LG Kiel, Urteil vom 05.07.2022, Az. 13 Ks 598 Js 62014/21

Orientierungssätze

I. Das Landgericht (LG) Kiel verurteilt den Angeklagten wegen versuchten heimtückischen Mordes (§§ 211 Abs. 1 und 2 Var. 5, 22, 23 Abs. 1 Strafgesetzbuch (StGB)) und gefährlicher Körperverletzung (§ 224 Abs. 1 Nr. 2 und 5 StGB) zu einer Freiheitsstrafe von sieben Jahren. Wegen einer Borderline-Störung und einer starken Alkoholisierung zum Tatzeitpunkt geht das Schwurgericht von verminderter Schuldfähigkeit (§ 21 StGB) aus. Der Angeklagte hatte seine Ex-Partnerin nach einer Trennung in Tötungsabsicht mit einem Messer attackiert. Dabei verwundete er sie schwer. Nachdem er von einem*einer Passant*in von der Vollendung der Tat abgehalten worden war, stach er sich das Messer mehrmals in die eigene Brust, um sich zu suizidieren.

II. Niedrige Beweggründe gem. § 211 Abs. 2 Var. 4 StGB stellt das Gericht nicht fest. Zwar lägen Eifersucht und Wut als Beweggründe nahe. Die im Urteil mitgeteilten Chatprotokolle und Notizen des Angeklagten offenbarten aber eine „ambivalente Gedankenwelt“. Ersichtlich seien auch „Gefühle der Verzweiflung ob des Endes der Beziehung präsent gewesen“. Für „Verzweiflung und Perspektivlosigkeit“ des Angeklagten spreche auch der nach der Tat unternommene Suizidversuch. Schließlich sei es ein Indiz für diese Motivlage, wenn die unter anderem tatauslösende Trennung von der Geschädigten ausgehe. Demnach sei nicht auszuschließen, dass die Verzweiflung und Perspektivlosigkeit „die Gemütslage des Angeklagten im Zeitpunkt der Tatbegehung in einer Weise mitbestimmt haben, die es ausschließt, eine von dem Angeklagten empfundene Wut oder Eifersucht als handlungsleitende Motive anzusehen“.

III. Das Urteil ist rechtskräftig: Mit Beschluss vom 06.12.2022 (Az. 5 StR 479/22) verwirft der fünfte Senat des Bundesgerichtshofs (BGH) die Revision des Angeklagten gegen das Urteil des LG Kiel als unbegründet. In einem Obiter Dictum führt das Gericht in Widerspruch zur ständigen Rechtsprechung aus, dass eine opferseitige Trennung vor der Tat „für sich gesehen kein gegen die Annahme niedriger Beweggründe sprechendes Indiz“ darstelle. Außerdem sei es bei der Motivbewertung zu berücksichtigen, wenn „der Täter die Trennung selbst maßgeblich zu verantworten hat“.

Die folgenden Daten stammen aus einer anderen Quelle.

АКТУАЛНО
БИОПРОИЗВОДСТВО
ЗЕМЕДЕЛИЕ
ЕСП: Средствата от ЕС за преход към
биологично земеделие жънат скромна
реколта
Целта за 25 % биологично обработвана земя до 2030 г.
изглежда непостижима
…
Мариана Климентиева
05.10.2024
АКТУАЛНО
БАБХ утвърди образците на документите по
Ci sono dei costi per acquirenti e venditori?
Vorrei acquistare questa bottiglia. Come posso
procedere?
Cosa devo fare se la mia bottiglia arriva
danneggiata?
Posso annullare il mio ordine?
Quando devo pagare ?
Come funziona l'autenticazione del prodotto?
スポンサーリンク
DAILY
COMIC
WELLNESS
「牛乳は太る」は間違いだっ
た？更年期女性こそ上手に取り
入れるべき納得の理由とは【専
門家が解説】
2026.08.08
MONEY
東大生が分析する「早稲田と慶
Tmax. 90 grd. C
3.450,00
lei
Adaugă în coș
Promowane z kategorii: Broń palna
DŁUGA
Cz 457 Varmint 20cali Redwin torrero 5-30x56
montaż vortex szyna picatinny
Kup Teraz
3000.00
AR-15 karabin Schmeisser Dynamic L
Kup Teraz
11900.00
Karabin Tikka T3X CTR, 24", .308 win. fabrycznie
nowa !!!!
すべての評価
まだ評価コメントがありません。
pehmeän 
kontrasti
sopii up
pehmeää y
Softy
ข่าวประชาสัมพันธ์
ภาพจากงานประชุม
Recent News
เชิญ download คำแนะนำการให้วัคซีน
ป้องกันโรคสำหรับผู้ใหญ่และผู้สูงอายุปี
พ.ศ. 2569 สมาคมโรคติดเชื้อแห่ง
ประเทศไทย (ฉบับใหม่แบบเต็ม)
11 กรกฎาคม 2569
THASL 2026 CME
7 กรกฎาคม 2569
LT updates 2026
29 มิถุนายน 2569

IV. Auf den Adhäsionsantrag der betroffenen Nebenklägerin verurteilte das LG Kiel den Angeklagten unter anderem zur Zahlung von 10.000 Euro.

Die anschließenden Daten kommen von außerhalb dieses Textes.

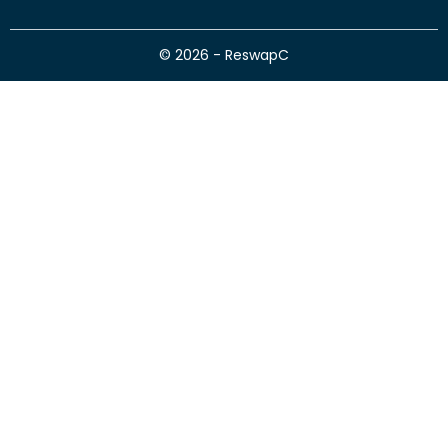
© 2026 - ReswapC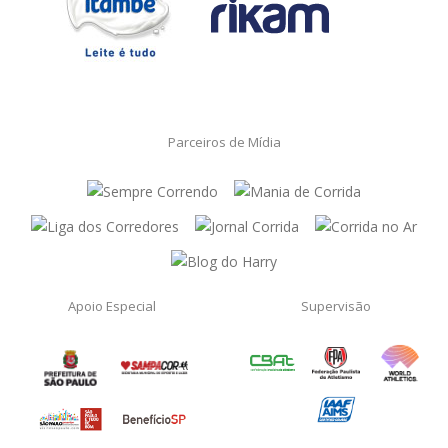
Parceiros de Mídia
Apoio Especial
Supervisão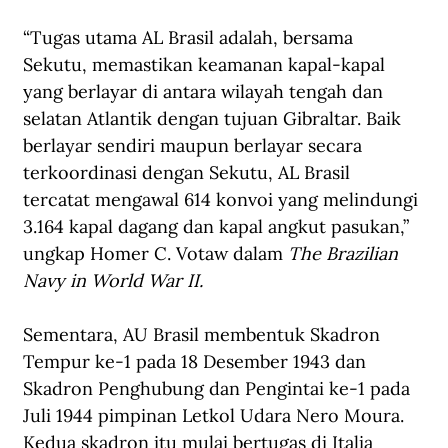
“Tugas utama AL Brasil adalah, bersama 
Sekutu, memastikan keamanan kapal-kapal 
yang berlayar di antara wilayah tengah dan 
selatan Atlantik dengan tujuan Gibraltar. Baik 
berlayar sendiri maupun berlayar secara 
terkoordinasi dengan Sekutu, AL Brasil 
tercatat mengawal 614 konvoi yang melindungi 
3.164 kapal dagang dan kapal angkut pasukan,” 
ungkap Homer C. Votaw dalam 
The Brazilian 
Navy in World War II.
Sementara, AU Brasil membentuk Skadron 
Tempur ke-1 pada 18 Desember 1943 dan 
Skadron Penghubung dan Pengintai ke-1 pada 
Juli 1944 pimpinan Letkol Udara Nero Moura. 
Kedua skadron itu mulai bertugas di Italia 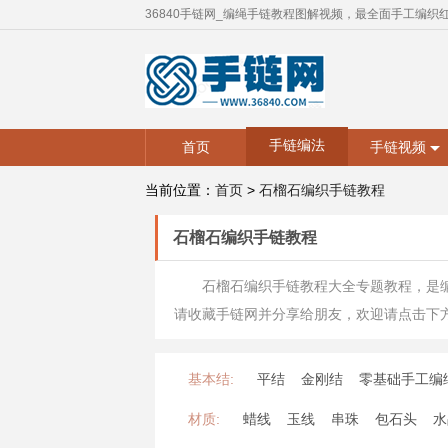
36840手链网_编绳手链教程图解视频，最全面手工编织
手链编法
首页
手链视频
当前位置：
首页
>
石榴石编织手链教程
石榴石编织手链教程
石榴石编织手链教程大全专题教程，是
请收藏手链网并分享给朋友，欢迎请点击下
基本结:
平结
金刚结
零基础手工编
材质:
蜡线
玉线
串珠
包石头
水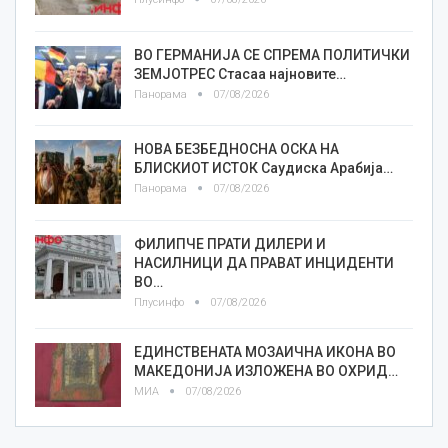
ВО ГЕРМАНИЈА СЕ СПРЕМА ПОЛИТИЧКИ
ЗЕМЈОТРЕС Стасаа најновите…
Панорама
07/08/2026
НОВА БЕЗБЕДНОСНА ОСКА НА
БЛИСКИОТ ИСТОК Саудиска Арабија…
Панорама
07/08/2026
ФИЛИПЧЕ ПРАТИ ДИЛЕРИ И
НАСИЛНИЦИ ДА ПРАВАТ ИНЦИДЕНТИ
ВО…
Плусинфо
07/08/2026
ЕДИНСТВЕНАТА МОЗАИЧНА ИКОНА ВО
МАКЕДОНИЈА ИЗЛОЖЕНА ВО ОХРИД…
МИА
07/08/2026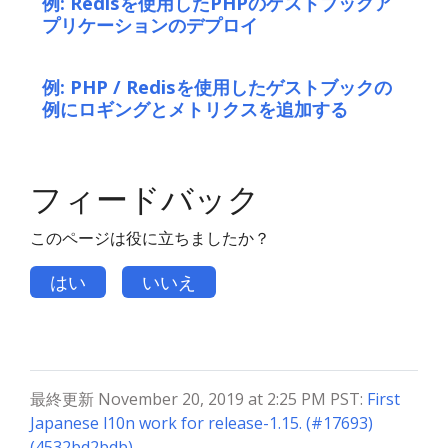
例: Redisを使用したPHPのゲストブックア
プリケーションのデプロイ
例: PHP / Redisを使用したゲストブックの
例にロギングとメトリクスを追加する
フィードバック
このページは役に立ちましたか？
はい
いいえ
最終更新 November 20, 2019 at 2:25 PM PST:
First
Japanese l10n work for release-1.15. (#17693)
(4532bd2bdb)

V. §§ 211 Abs. 1 und Abs. 2, 224 Abs. 1 Nr. 2 und Nr. 5, 21, 22, 23, 49, 52, 64, 74 StGB

VI. In der Datenbank findet sich neben der entsprechenden BGH-Entscheidung auch eine Entscheidungsbesprechung von Florian Rebmann, akademischer Mitarbeiter am Lehrstuhl für Kriminologie, Straf- und Sanktionenrecht an der Universität Tübingen (Professor Dr. Jörg Kinzig), der unter anderem auch im Forschungsprojekt „Femizide in Deutschland - Eine empirisch-kriminologische Untersuchung zur Tötung an Frauen“ (2022-2025) arbeitet.